All the photographs that comprise the visual substratum of the Duality suite have been shot in the mediaeval village of Belforte del Chienti in the eastern Italian province of Macerata. The village, which takes the historic Palazzo Bonfranceschi as its focal point, is home to Terra dell’Arte, an independent arts organization that hosts an international artist residency, which Arakkal held in 2012. But Duality does not propose a description of the place, to anchor the particularity of its placeness in a record of detail. At the same time, it steers programmatically clear of the generic temptations of the pastoral, the romantic or the picturesque.

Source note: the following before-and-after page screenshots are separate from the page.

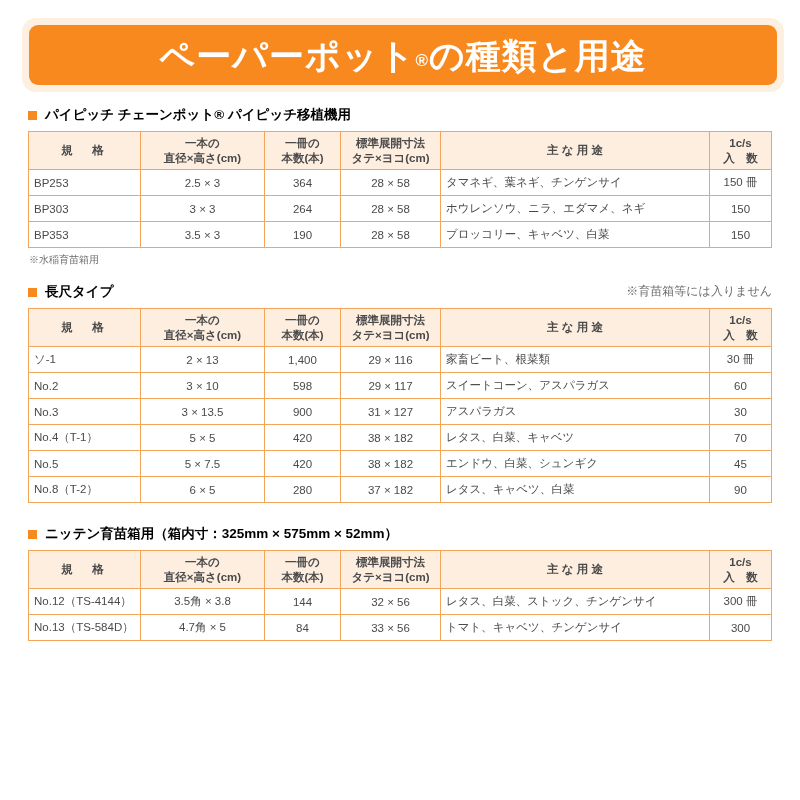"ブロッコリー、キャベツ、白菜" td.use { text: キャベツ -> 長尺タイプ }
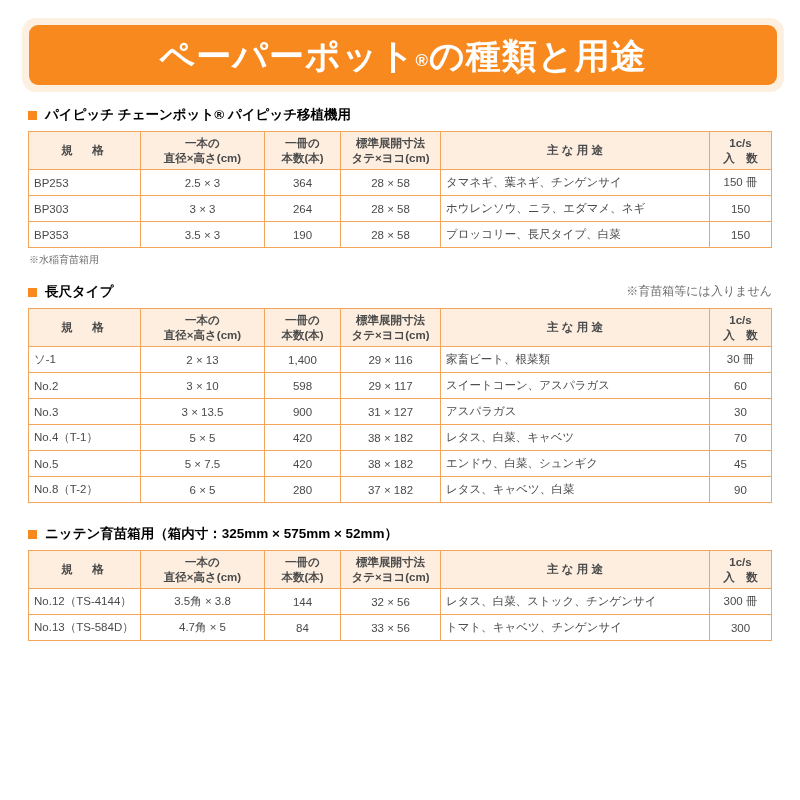"ニッテン育苗箱用（箱内寸：325mm × 575mm × 52mm）" div.section-head { html: <div> <div> <span></span> <span>ニッテン育苗箱用（箱内寸：325mm × 575mm × 52mm）</span> </div> <div></div> </div> -> none }
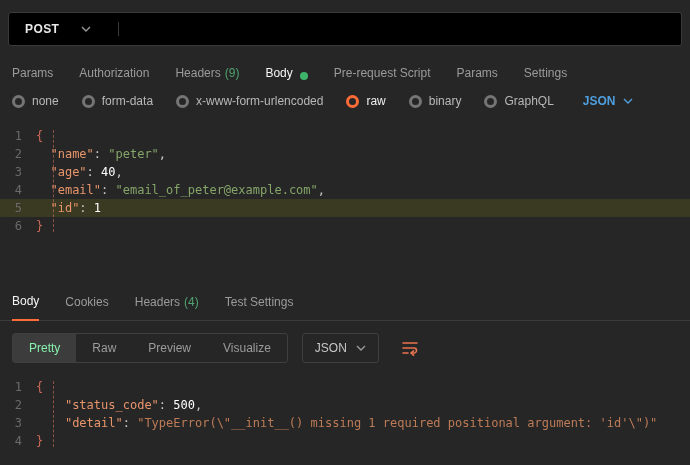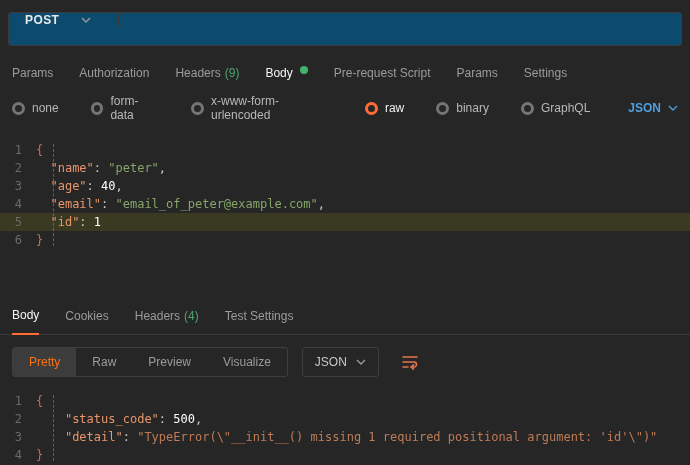"POST" .url-control { align-items: flex-start -> center; background: #0c4a6e -> #000000 }
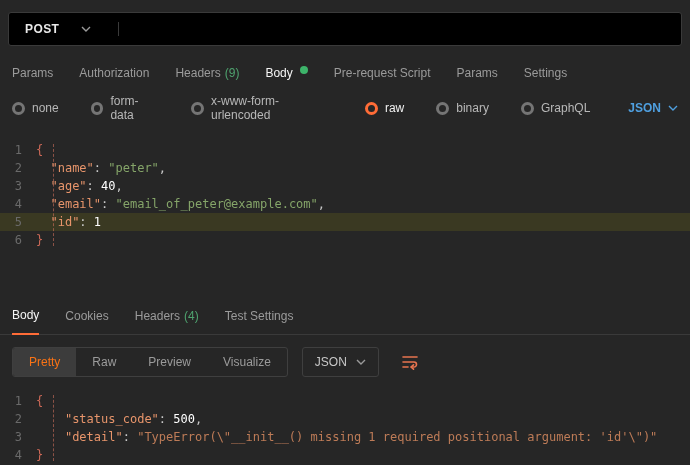"Params" .req-tabs .tab { align-items: flex-start -> flex-end }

Instead of presenting us with the fraught, moody, sumptuous account of an architecture and a landscape cradled within a nameless eternity of summer or autumn, the artist generates a compelling and productive instability, one that plunges us into a condition of reverie. As we take bracing pleasure in Arakkal’s photographic departures, we are reminded strongly of the philosopher Gaston Bachelard’s suggestion that “Imagination is the faculty of deforming images offered by perception, of freeing ourselves from the immediate images; it is especially the faculty of changing images.” [1]

In the process of transforming the stimuli of his experience into this sequence of mysterious images, Arakkal performs a quintessentially abstractionist manoeuvre, and achieves a more profound encounter with place than might have been possible by the meticulous rendering of an optical truth. Austere as Arakkal’s choices may be, they bring his art to fruition precisely because they maintain a continuous relay with his appetite for sensuous experience: his desire to commemorate a moment of deep seeing, culled from the flux of time, the texture and palpability of rock, shade, shrub, or streetlamp. The thing becomes its own name, and stands in no further need of topographical or cultural location; such annotations may come afterwards, in a reflection such as the present essay that is intended to amplify the viewer’s resources of understanding, but it is not a prerequisite for the viewer who comes with no prior preparation to the record of illuminations that forms the Duality suite.

As my eyes travel across Arakkal’s images, the visual prompts a memory of the lyric: I am reminded of the poetic cadences of Giuseppe Ungaretti, who was born to a diasporic Italian family in Alexandria and was seized, always, by the deep melancholia and beauty of his ancestral homeland. In a poem composed early in 1917, ‘Pleasure’, Ungaretti wrote, in words that might apply just as appropriately to Shibu Arakkal’s experience as an artist:

I burn with the
fever
of this spate of light

I welcome this
day like
a sweetening fruit

Tonight
I shall feel
remorse like a
howl
lost in the
desert [2]

References

1. Gaston Bachelard, L’invitation au voyage, from L’air et les songes, anthologised in On Poetic Imagination and Reverie: Selections from the Works of Gaston Bachelard (Colette Gaudin trans.; Indianapolis/ New York: Bobbs-Merrill, 1971), p. 19.

2. Giuseppe Ungaretti, ‘Pleasure’, in Giuseppe Ungaretti: Selected Poems (Patrick Creagh trans. and ed.; Harmondsworth: Penguin, 1971), p. 55.